Recep Tayyip Erdogan, dealing with Syria, is not prepared for the conflict to expand. Even Iran isn’t necessarily ready, not because she doesn’t have her nukes yet, but because neither Iran nor anyone else knows if the U.S. will step in to help contain the consequences, if the Gaza-Israel conflict expands across the region. It’s one thing to plan on pushing against a U.S.-backed order. It’s another to be uncertain what might happen to the order, if you pushed.
The radicals are in charge of governments now, and they aren’t going to let things get out of control in their own countries. Terrorists can’t mount a militarily meaningful attack on Israel, and Morsi isn’t going to let them do it from Egypt, in any case. Hezbollah isn’t letting them do it from Lebanon either. Jordan certainly will not allow it.

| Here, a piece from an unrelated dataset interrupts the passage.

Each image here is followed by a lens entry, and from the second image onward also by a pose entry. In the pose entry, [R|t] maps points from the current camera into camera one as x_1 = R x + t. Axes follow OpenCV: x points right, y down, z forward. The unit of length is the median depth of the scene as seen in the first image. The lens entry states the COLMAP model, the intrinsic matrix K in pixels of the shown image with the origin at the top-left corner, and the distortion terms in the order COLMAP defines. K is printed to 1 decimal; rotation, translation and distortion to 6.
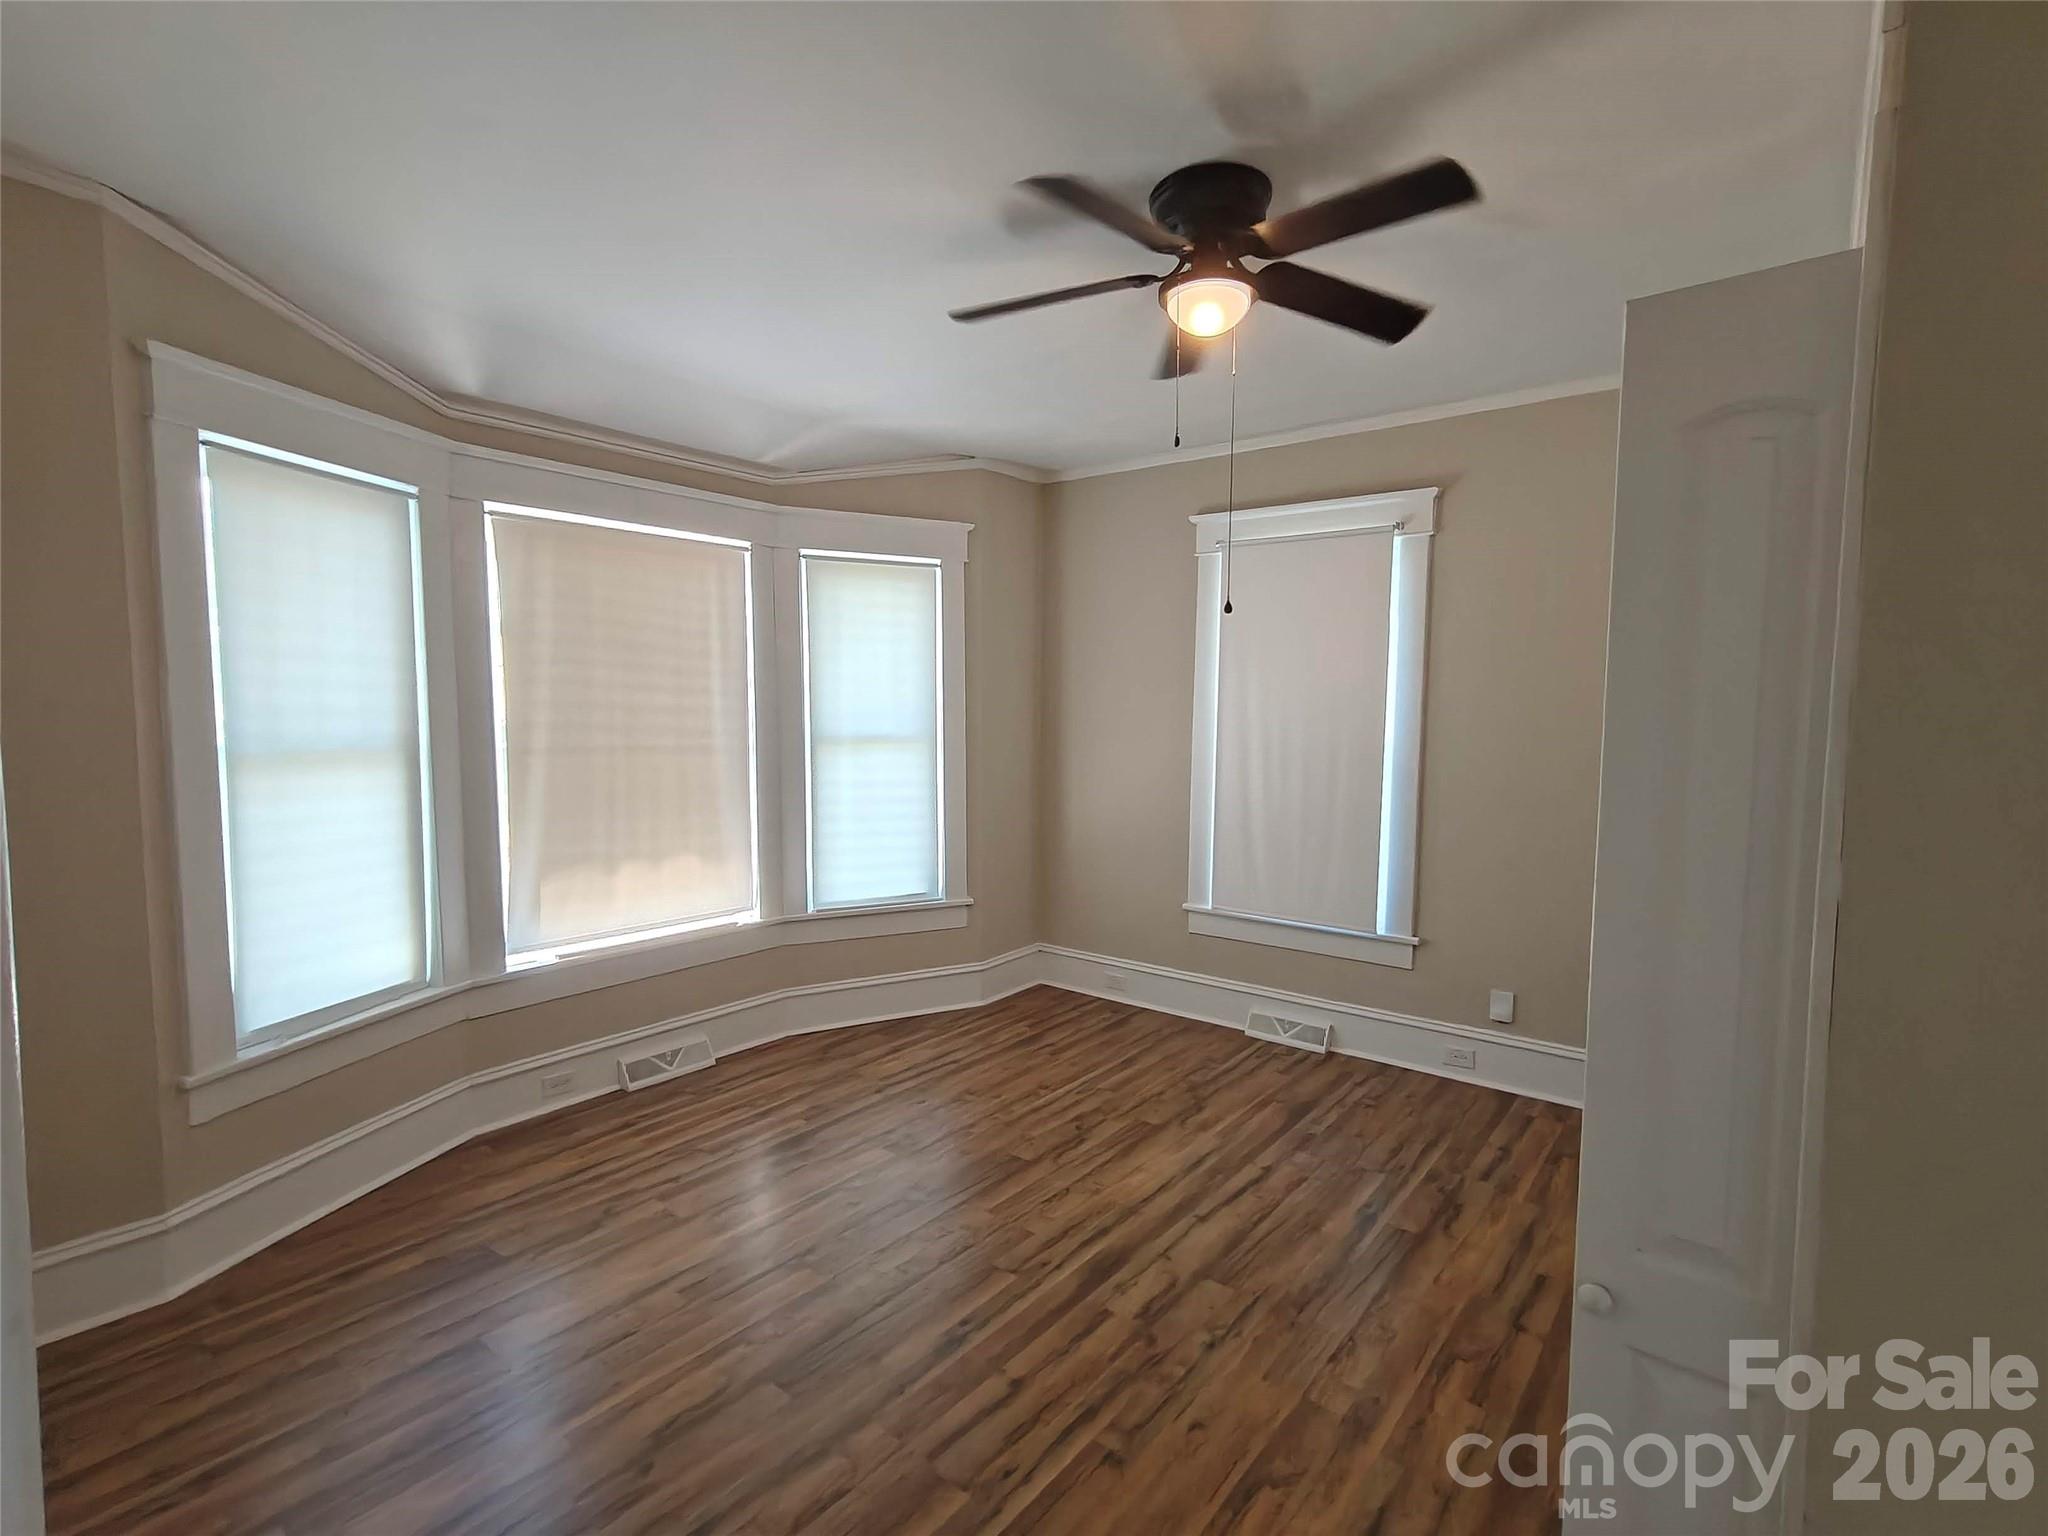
lens RADIAL K [[961.2, 0, 1041.8], [0, 961.2, 779.7], [0, 0, 1]] dist [0.002375, 0.000769]
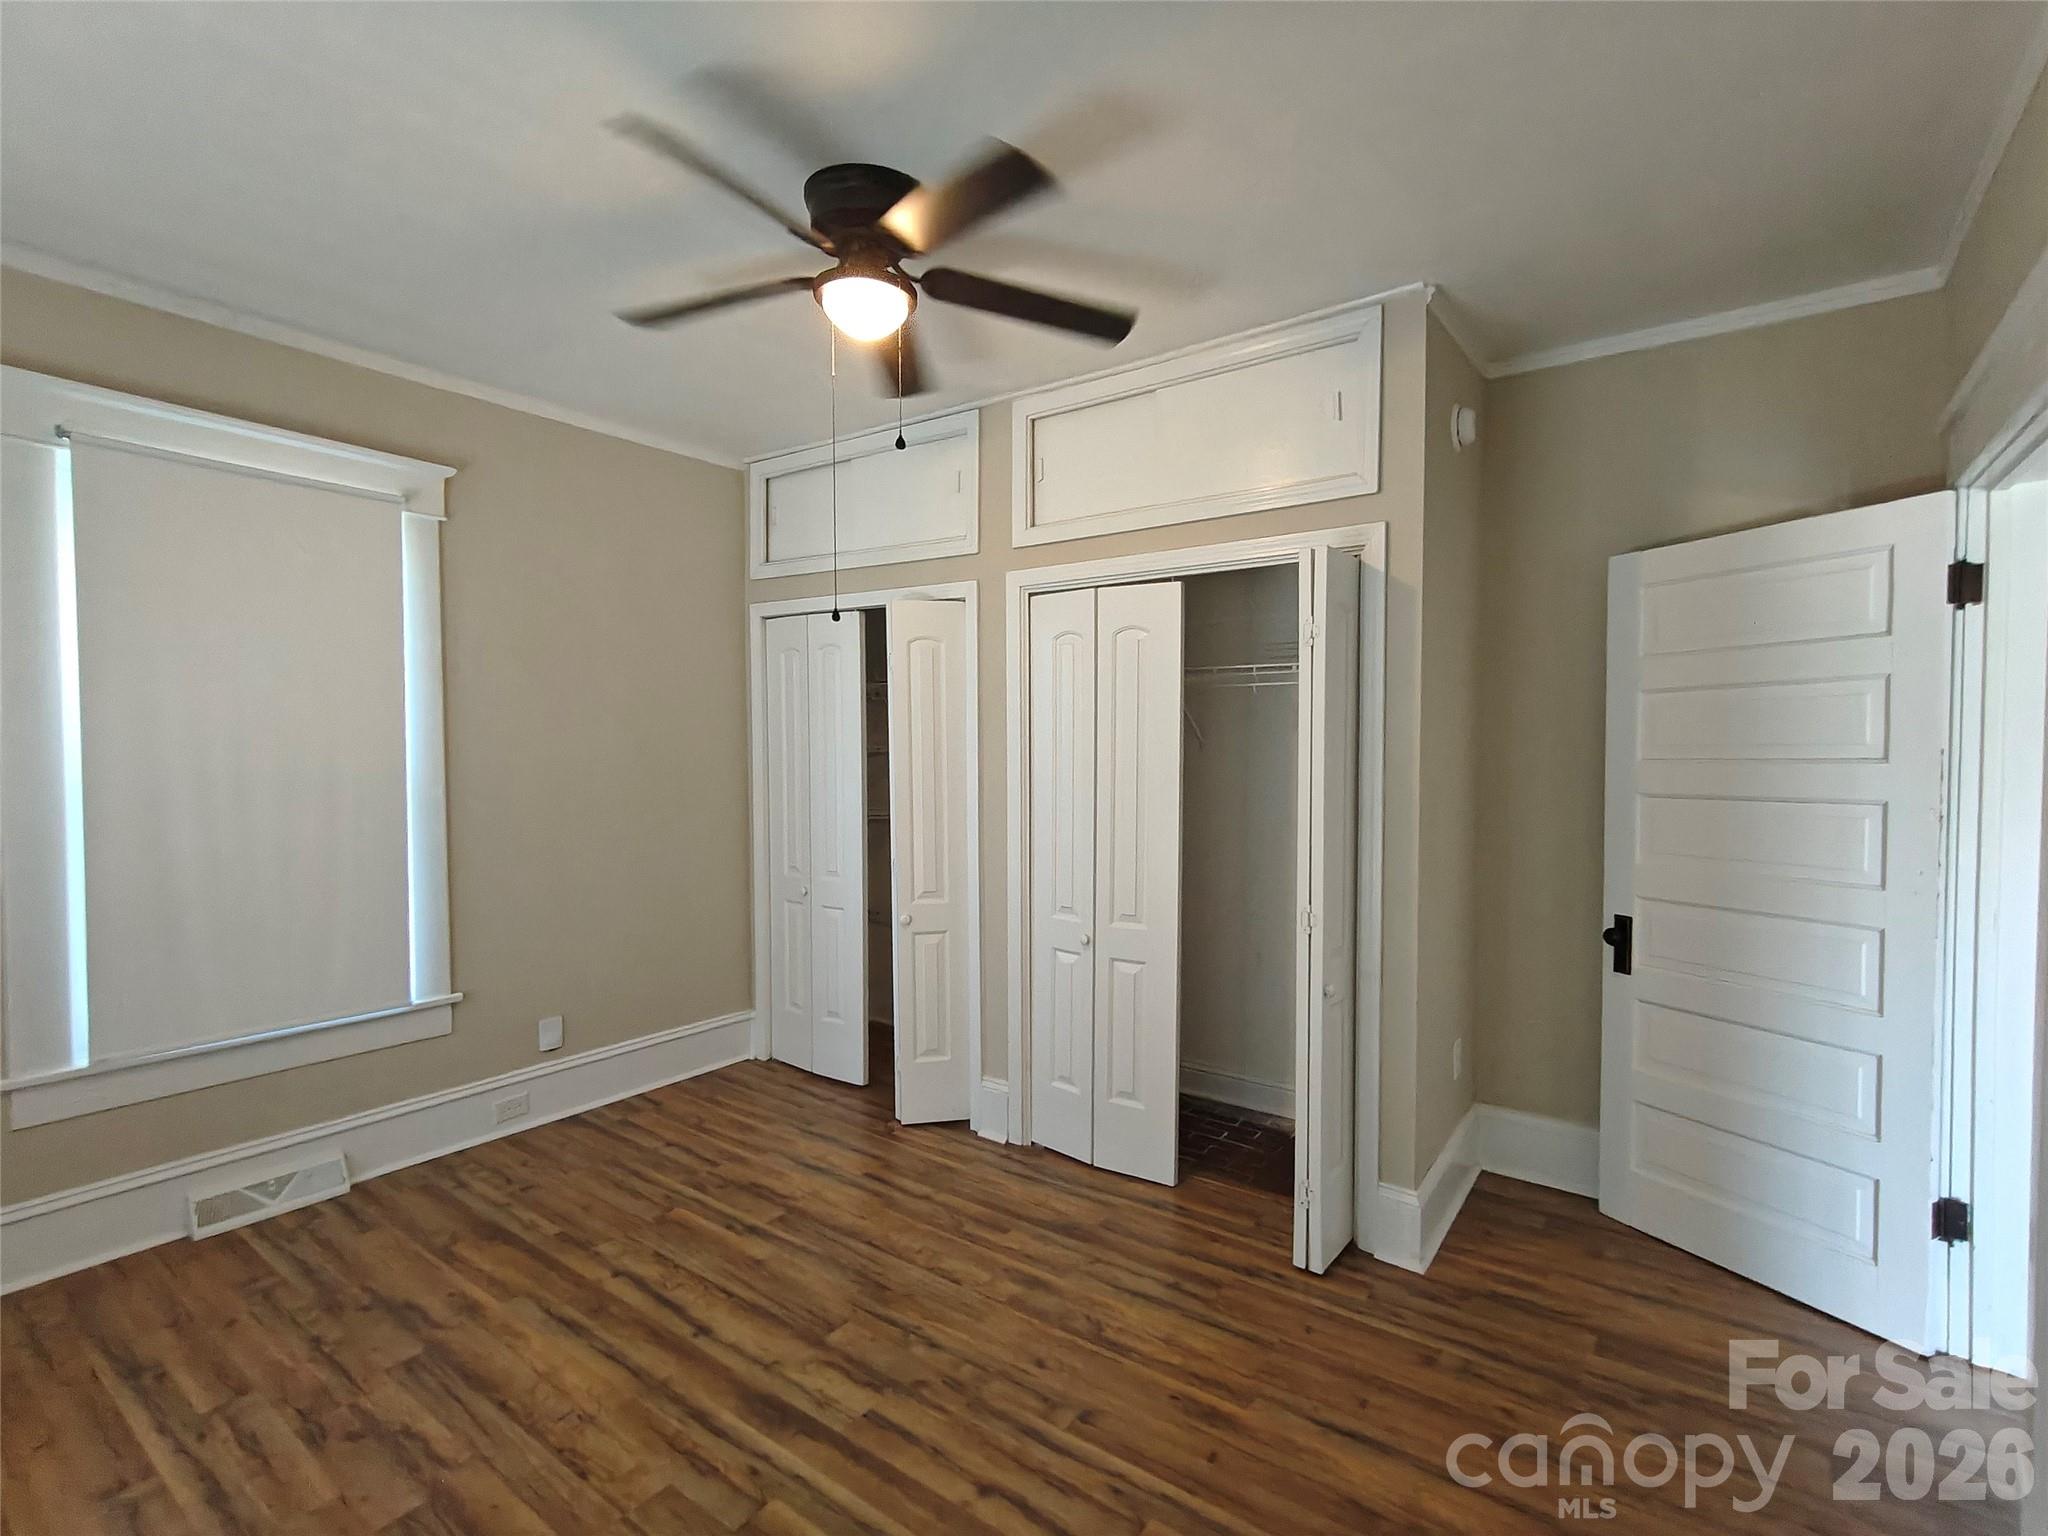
lens RADIAL K [[961.2, 0, 1041.8], [0, 961.2, 779.7], [0, 0, 1]] dist [0.002375, 0.000769]
pose [[-0.034983, -0.043979, 0.998420, -0.570758], [0.071121, 0.996389, 0.046381, -0.031362], [-0.996854, 0.072631, -0.031729, 0.612524]]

And none of the national governments – Egypt’s, Lebanon’s, Turkey’s, Iran’s, Jordan’s, Saudi Arabia’s – sees this as the time to try to rock Israel on her heels.
The reason is that they’re not ready for what could happen afterward. Most of them don’t mind if it happens – I exclude Jordan and Saudi Arabia from this, as their monarchies would be at risk – but they want to prepare themselves and be positioned to exploit the turn of events.
Four years ago, the U.S. could have made it clear, with relatively little effort, that the status quo would be protected. It would naturally take a little more effort now, because of the outcomes of the Arab Spring: Mubarak gone, Hezbollah firmly in control of Lebanon, Syria in an uproar and Assad unable to govern. But the most basic difference between November 2008 and November 2012 is that the actors in the Middle East can no longer reliably assess what the U.S. will and won’t tolerate.
Fortunately, they aren’t ready to push the status quo’s house of cards down just yet. It still has benefits for them. Even if Israel does mount a ground invasion of Gaza, there is no reason to expect that any kind of rioting in the region would turn into an uncontrollable conflagration. The Middle East’s rulers don’t want it to.